The Monk is basically the Doctor, but got around to interfering much faster.
 
But it was just one guy who stuck the heart beats in his head.

Rassilon.

Yup.
And I genuinely think it was an act of self-realisation and friendship that he told the doctor to move, because otherwise he would have simply blasted him out of the way and killed two birds with one stone.
 
That would have been nice, but also consider that they had a female Master, then the next Doctor was female. Now they've got a man of colour as the Master, so does that imply that's where they might go with the next Doctor after Whittaker? (Not that I'm eager for her to go, not at all.) That would feel a bit clinical and box-ticky if they were to do that, but who knows?

.


You know if they did do that I'd be very unhappy. It would be like ticking off a checklist.
 
The +7 day figures are in and apparently Spyfall Pt 1 added almost 2 million, up to 6.7 million viewers. Not sure if that covers all devices but assuming it does then the final +28 day figure should exceed 7 million going on past performance.
 
Not too surprising - I'd wager given New Year partying/drunkenness a lot of folks chose to binge parts 1 and 2 together, or decided to watch once they heard the Master was back.
 
If it just shades the 7 million mark overall that puts it in pretty much the same ballpark as Resolution (which I think got around 7.15 million) it might even be higher. Still far higher than Capaldi's Season 9 and 10 figures but still lower than the first 7 episodes of Jodie's tenure. Interesting to note that the AI figure for the episode was 82, which is the best its been since Arachnids.
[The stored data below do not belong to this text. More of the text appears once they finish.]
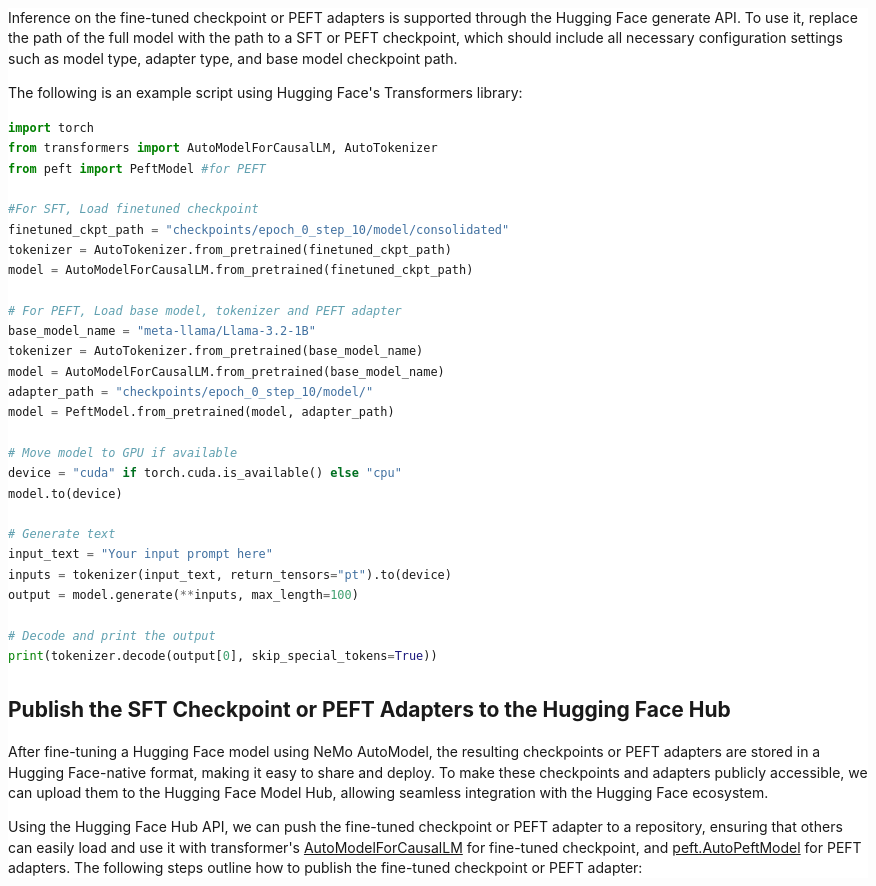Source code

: Inference on the fine-tuned checkpoint or PEFT adapters is supported through the Hugging Face generate API. To use it, replace the path of the full model with the path to a SFT or PEFT checkpoint, which should include all necessary configuration settings such as model type, adapter type, and base model checkpoint path.

The following is an example script using Hugging Face's Transformers library:

``` python
import torch
from transformers import AutoModelForCausalLM, AutoTokenizer
from peft import PeftModel #for PEFT

#For SFT, Load finetuned checkpoint
finetuned_ckpt_path = "checkpoints/epoch_0_step_10/model/consolidated"
tokenizer = AutoTokenizer.from_pretrained(finetuned_ckpt_path)
model = AutoModelForCausalLM.from_pretrained(finetuned_ckpt_path)

# For PEFT, Load base model, tokenizer and PEFT adapter
base_model_name = "meta-llama/Llama-3.2-1B"
tokenizer = AutoTokenizer.from_pretrained(base_model_name)
model = AutoModelForCausalLM.from_pretrained(base_model_name)
adapter_path = "checkpoints/epoch_0_step_10/model/"
model = PeftModel.from_pretrained(model, adapter_path)

# Move model to GPU if available
device = "cuda" if torch.cuda.is_available() else "cpu"
model.to(device)

# Generate text
input_text = "Your input prompt here"
inputs = tokenizer(input_text, return_tensors="pt").to(device)
output = model.generate(**inputs, max_length=100)

# Decode and print the output
print(tokenizer.decode(output[0], skip_special_tokens=True))
```

## Publish the SFT Checkpoint or PEFT Adapters to the Hugging Face Hub

After fine-tuning a Hugging Face model using NeMo AutoModel, the
resulting checkpoints or PEFT adapters are stored in a Hugging Face-native format, making
it easy to share and deploy. To make these checkpoints and adapters publicly
accessible, we can upload them to the Hugging Face Model Hub, allowing
seamless integration with the Hugging Face ecosystem.

Using the Hugging Face Hub API, we can push the fine-tuned checkpoint or PEFT adapter to
a repository, ensuring that others can easily load and use it with
transformer's [AutoModelForCausalLM](https://huggingface.co/docs/transformers/en/model_doc/auto#transformers.AutoModelForCausalLM) for fine-tuned checkpoint, and
[peft.AutoPeftModel](https://huggingface.co/docs/peft/package_reference/auto_class#peft.AutoPeftModel) for PEFT adapters.
The following steps outline how to publish the fine-tuned checkpoint or PEFT adapter:
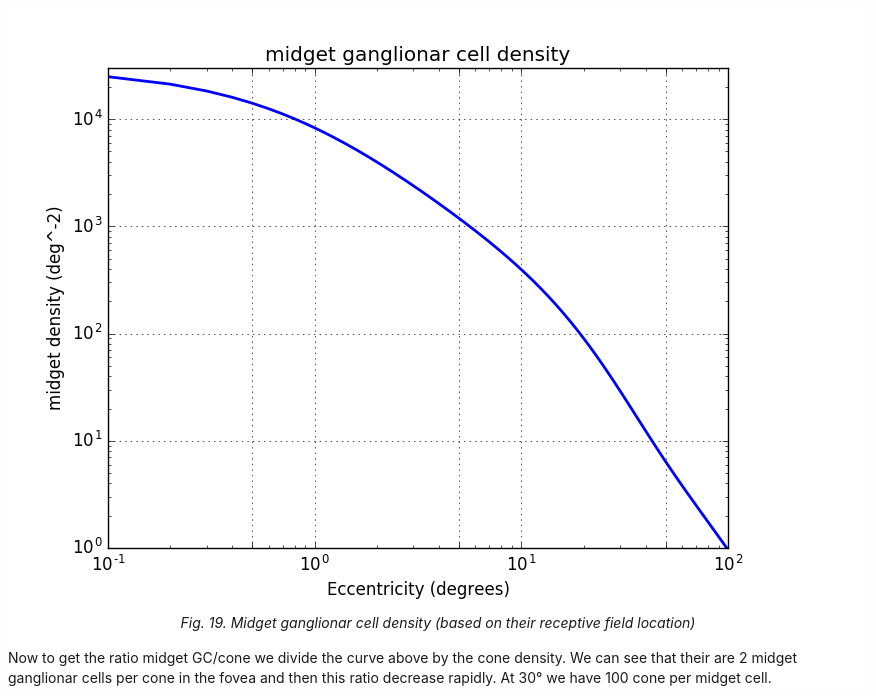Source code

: <img src="img/midget_ganglionar_cell_density_deg.png" alt="" />
</center>
<center>
    <i>Fig. 19. Midget ganglionar cell density (based on their receptive field location)</i>
</center>

Now to get the ratio midget GC/cone we divide the curve above by the cone density. We can see that their are 2 midget ganglionar cells per cone in the fovea and then this ratio decrease rapidly. At 30° we have 100 cone per midget cell.

<center>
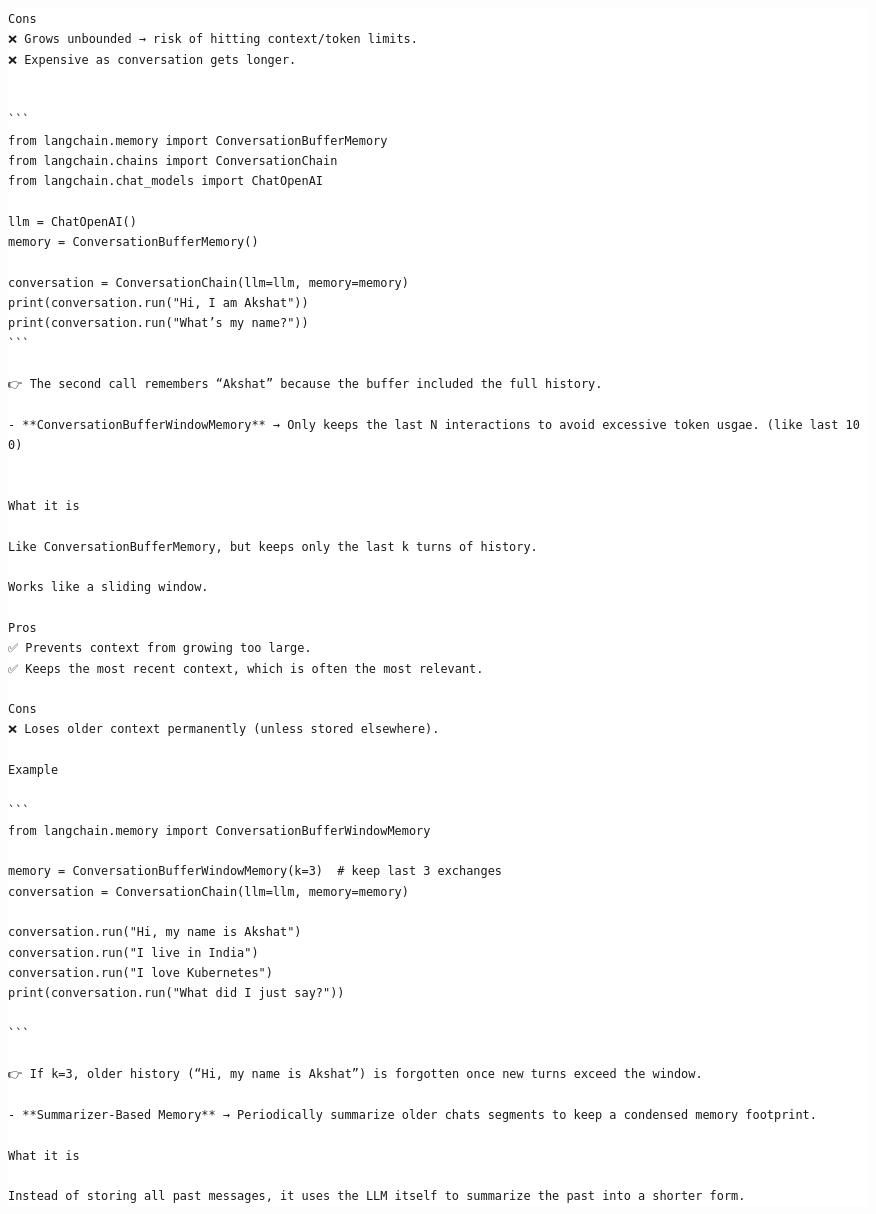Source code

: 
    Cons
    ❌ Grows unbounded → risk of hitting context/token limits.
    ❌ Expensive as conversation gets longer.


    ```
    from langchain.memory import ConversationBufferMemory
    from langchain.chains import ConversationChain
    from langchain.chat_models import ChatOpenAI

    llm = ChatOpenAI()
    memory = ConversationBufferMemory()

    conversation = ConversationChain(llm=llm, memory=memory)
    print(conversation.run("Hi, I am Akshat"))
    print(conversation.run("What’s my name?"))
    ```

    👉 The second call remembers “Akshat” because the buffer included the full history.

    - **ConversationBufferWindowMemory** → Only keeps the last N interactions to avoid excessive token usgae. (like last 100)


    What it is

    Like ConversationBufferMemory, but keeps only the last k turns of history.

    Works like a sliding window.

    Pros
    ✅ Prevents context from growing too large.
    ✅ Keeps the most recent context, which is often the most relevant.

    Cons
    ❌ Loses older context permanently (unless stored elsewhere).

    Example

    ```
    from langchain.memory import ConversationBufferWindowMemory

    memory = ConversationBufferWindowMemory(k=3)  # keep last 3 exchanges
    conversation = ConversationChain(llm=llm, memory=memory)

    conversation.run("Hi, my name is Akshat")
    conversation.run("I live in India")
    conversation.run("I love Kubernetes")
    print(conversation.run("What did I just say?"))

    ```

    👉 If k=3, older history (“Hi, my name is Akshat”) is forgotten once new turns exceed the window.

    - **Summarizer-Based Memory** → Periodically summarize older chats segments to keep a condensed memory footprint.

    What it is

    Instead of storing all past messages, it uses the LLM itself to summarize the past into a shorter form.
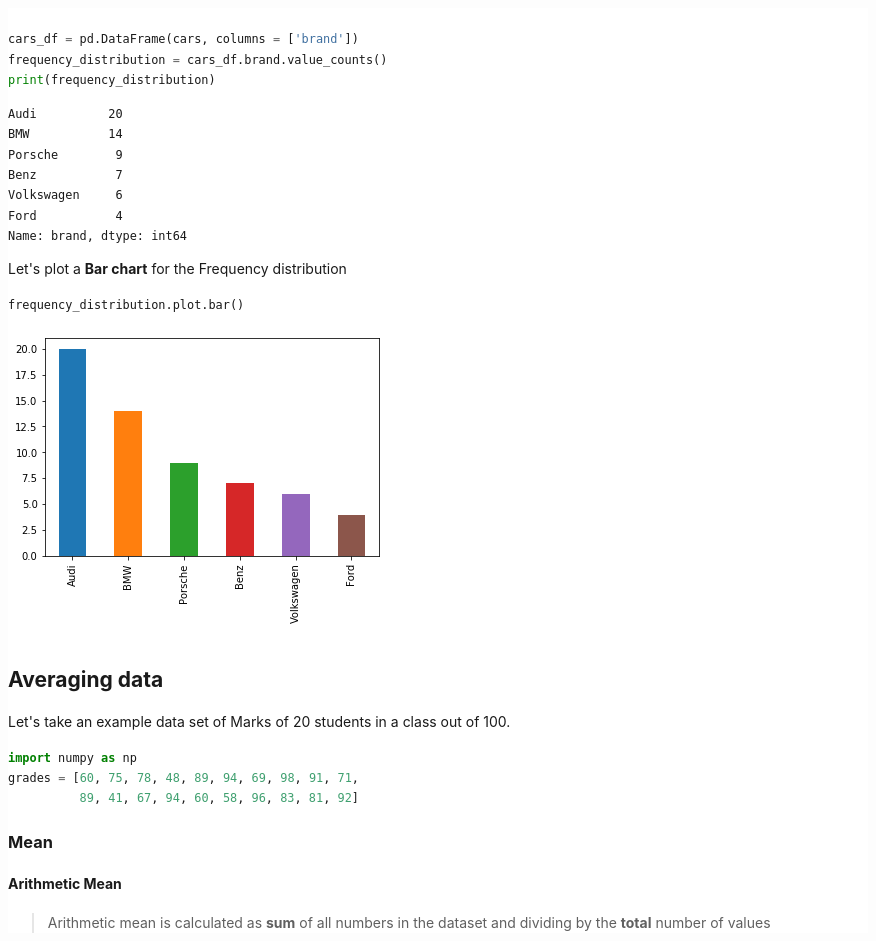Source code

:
 ```python

cars_df = pd.DataFrame(cars, columns = ['brand'])
frequency_distribution = cars_df.brand.value_counts()
print(frequency_distribution)
```
```out
Audi          20
BMW           14
Porsche        9
Benz           7
Volkswagen     6
Ford           4
Name: brand, dtype: int64
```

Let's plot a **Bar chart** for the Frequency distribution
```python
frequency_distribution.plot.bar()
```
![Frequency distribution - Cars](/stats/frequency-distribution-cars.png)

## Averaging data

Let's take an example data set of Marks of 20 students in a class out of 100.

```python
import numpy as np
grades = [60, 75, 78, 48, 89, 94, 69, 98, 91, 71,
          89, 41, 67, 94, 60, 58, 96, 83, 81, 92]
```

### Mean

#### Arithmetic Mean

> Arithmetic mean is calculated as **sum** of all numbers in the dataset and dividing by the **total** number of values
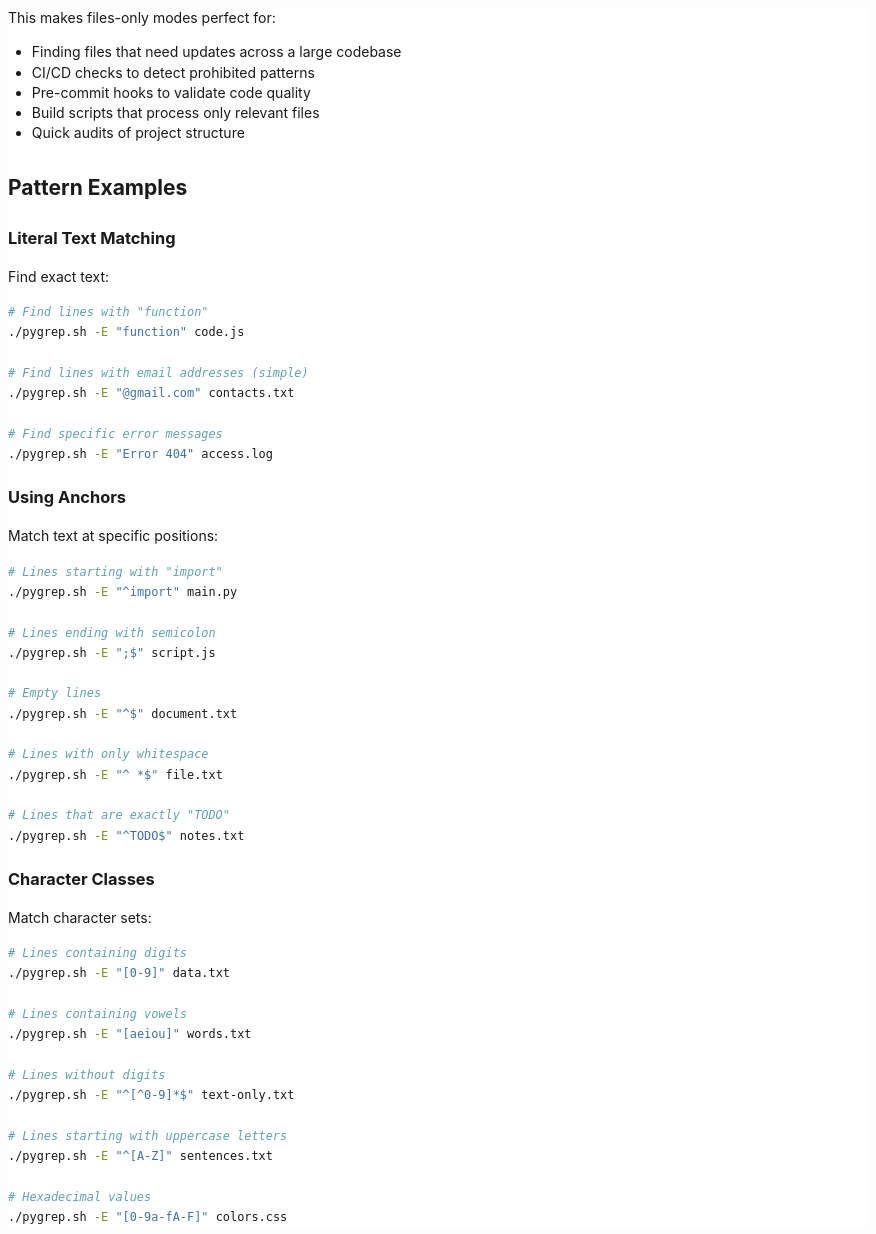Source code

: This makes files-only modes perfect for:

- Finding files that need updates across a large codebase
- CI/CD checks to detect prohibited patterns
- Pre-commit hooks to validate code quality
- Build scripts that process only relevant files
- Quick audits of project structure

## Pattern Examples

### Literal Text Matching

Find exact text:

```bash
# Find lines with "function"
./pygrep.sh -E "function" code.js

# Find lines with email addresses (simple)
./pygrep.sh -E "@gmail.com" contacts.txt

# Find specific error messages
./pygrep.sh -E "Error 404" access.log
```

### Using Anchors

Match text at specific positions:

```bash
# Lines starting with "import"
./pygrep.sh -E "^import" main.py

# Lines ending with semicolon
./pygrep.sh -E ";$" script.js

# Empty lines
./pygrep.sh -E "^$" document.txt

# Lines with only whitespace
./pygrep.sh -E "^ *$" file.txt

# Lines that are exactly "TODO"
./pygrep.sh -E "^TODO$" notes.txt
```

### Character Classes

Match character sets:

```bash
# Lines containing digits
./pygrep.sh -E "[0-9]" data.txt

# Lines containing vowels
./pygrep.sh -E "[aeiou]" words.txt

# Lines without digits
./pygrep.sh -E "^[^0-9]*$" text-only.txt

# Lines starting with uppercase letters
./pygrep.sh -E "^[A-Z]" sentences.txt

# Hexadecimal values
./pygrep.sh -E "[0-9a-fA-F]" colors.css
```
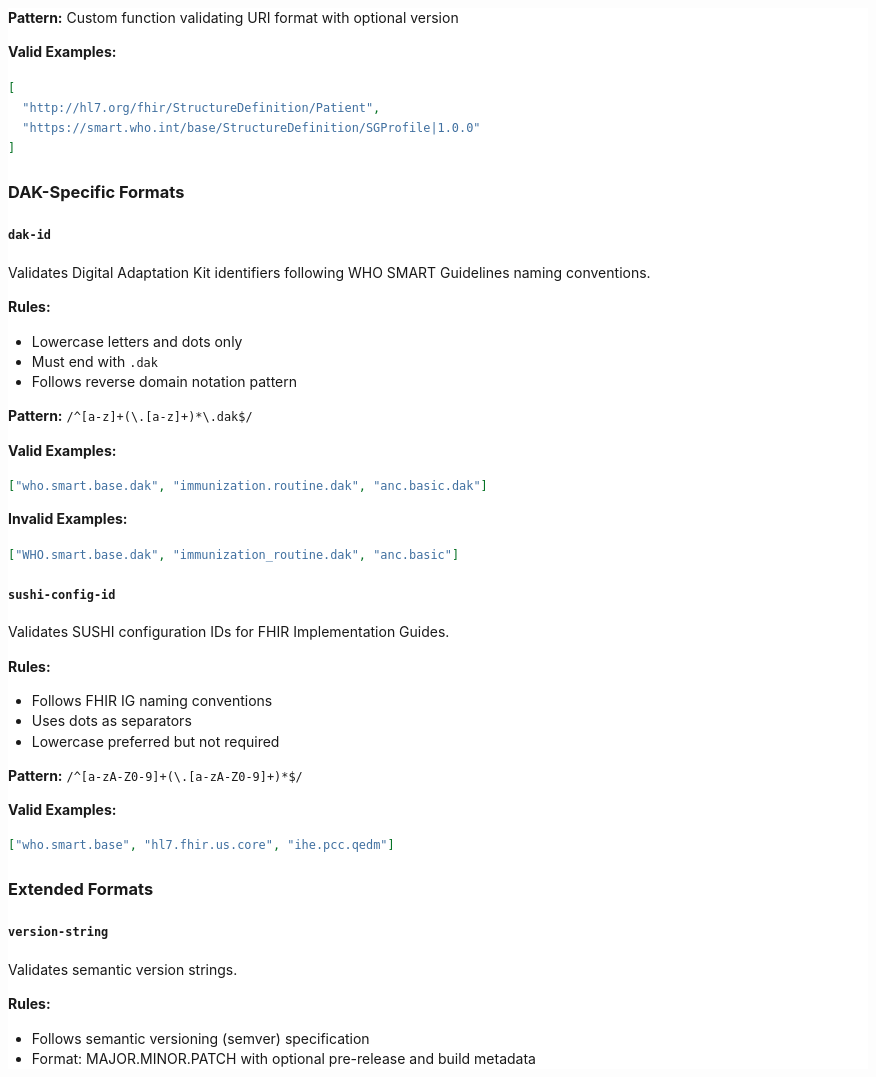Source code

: **Pattern:** Custom function validating URI format with optional version

**Valid Examples:**
```json
[
  "http://hl7.org/fhir/StructureDefinition/Patient",
  "https://smart.who.int/base/StructureDefinition/SGProfile|1.0.0"
]
```

### DAK-Specific Formats

#### `dak-id`

Validates Digital Adaptation Kit identifiers following WHO SMART Guidelines naming conventions.

**Rules:**
- Lowercase letters and dots only
- Must end with `.dak`
- Follows reverse domain notation pattern

**Pattern:** `/^[a-z]+(\.[a-z]+)*\.dak$/`

**Valid Examples:**
```json
["who.smart.base.dak", "immunization.routine.dak", "anc.basic.dak"]
```

**Invalid Examples:**
```json
["WHO.smart.base.dak", "immunization_routine.dak", "anc.basic"]
```

#### `sushi-config-id`

Validates SUSHI configuration IDs for FHIR Implementation Guides.

**Rules:**
- Follows FHIR IG naming conventions
- Uses dots as separators
- Lowercase preferred but not required

**Pattern:** `/^[a-zA-Z0-9]+(\.[a-zA-Z0-9]+)*$/`

**Valid Examples:**
```json
["who.smart.base", "hl7.fhir.us.core", "ihe.pcc.qedm"]
```

### Extended Formats

#### `version-string`

Validates semantic version strings.

**Rules:**
- Follows semantic versioning (semver) specification
- Format: MAJOR.MINOR.PATCH with optional pre-release and build metadata
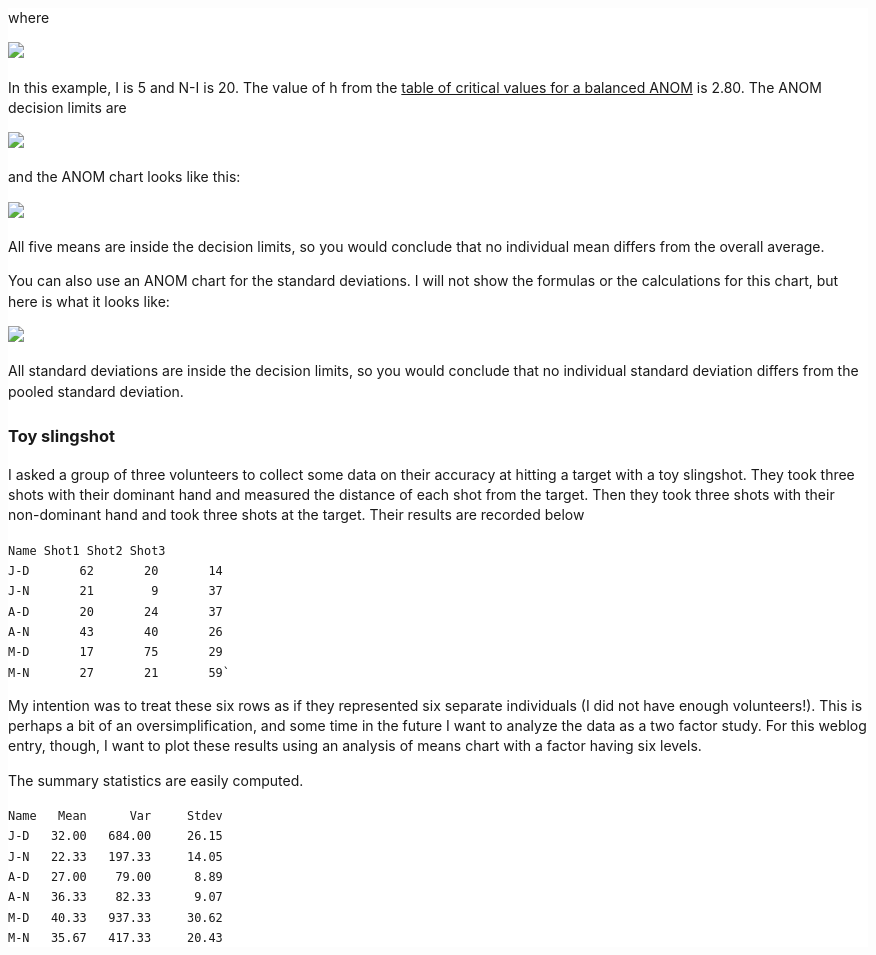 where

![](http://www.pmean.com/new-images/07/AnomCalculations102.gif)

In this example, I is 5 and N-I is 20. The value of h from the [table of critical values for a balanced ANOM](AnomTable05Part1.html) is 2.80. The ANOM decision limits are

![](http://www.pmean.com/new-images/07/AnomCalculations103.gif)

and the ANOM chart looks like this:

![](http://www.pmean.com/new-images/07/AnomCalculations104.gif)

All five means are inside the decision limits, so you would conclude that no individual mean differs from the overall average.

You can also use an ANOM chart for the standard deviations. I will not show the formulas or the calculations for this chart, but here is what it looks like:

![](http://www.pmean.com/new-images/07/AnomCalculations105.gif)

All standard deviations are inside the decision limits, so you would conclude that no individual standard deviation differs from the pooled standard deviation.

### Toy slingshot

I asked a group of three volunteers to collect some data on their accuracy at hitting a target with a toy slingshot. They took three shots with their dominant hand and measured the distance of each shot from the target. Then they took three shots with their non-dominant hand and took three shots at the target. Their results are recorded below

```
Name Shot1 Shot2 Shot3
J-D       62       20       14
J-N       21        9       37
A-D       20       24       37
A-N       43       40       26
M-D       17       75       29
M-N       27       21       59`
```

My intention was to treat these six rows as if they represented six separate individuals (I did not have enough volunteers!). This is perhaps a bit of an oversimplification, and some time in the future I want to analyze the data as a two factor study. For this weblog entry, though, I want to plot these results using an analysis of means chart with a factor having six levels.

The summary statistics are easily computed.

```
Name   Mean      Var     Stdev
J-D   32.00   684.00     26.15          
J-N   22.33   197.33     14.05          
A-D   27.00    79.00      8.89          
A-N   36.33    82.33      9.07          
M-D   40.33   937.33     30.62          
M-N   35.67   417.33     20.43
```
Not sure anyone cares too much about AI, or if it's even calculated in the same way anymore, but this is consistently down on the Tennant/Smith era when it was almost always 85+
 
OK I watched both parts again and I'm a bit annoyed at how casual the Doctor is about wiping people's minds. She did it to both Noor and Ada and yet in Ada's time the word computer did exist. It just annoyed me how casual she was about it. Did she not remember all the others she did it to like Donna and Bill, to name two.
 
OK I watched both parts again and I'm a bit annoyed at how casual the Doctor is about wiping people's minds. She did it to both Noor and Ada and yet in Ada's time the word computer did exist. It just annoyed me how casual she was about it. Did she not remember all the others she did it to like Donna and Bill, to name two.

Did Bill get that? Thought he played mind wipe roulette with Clara.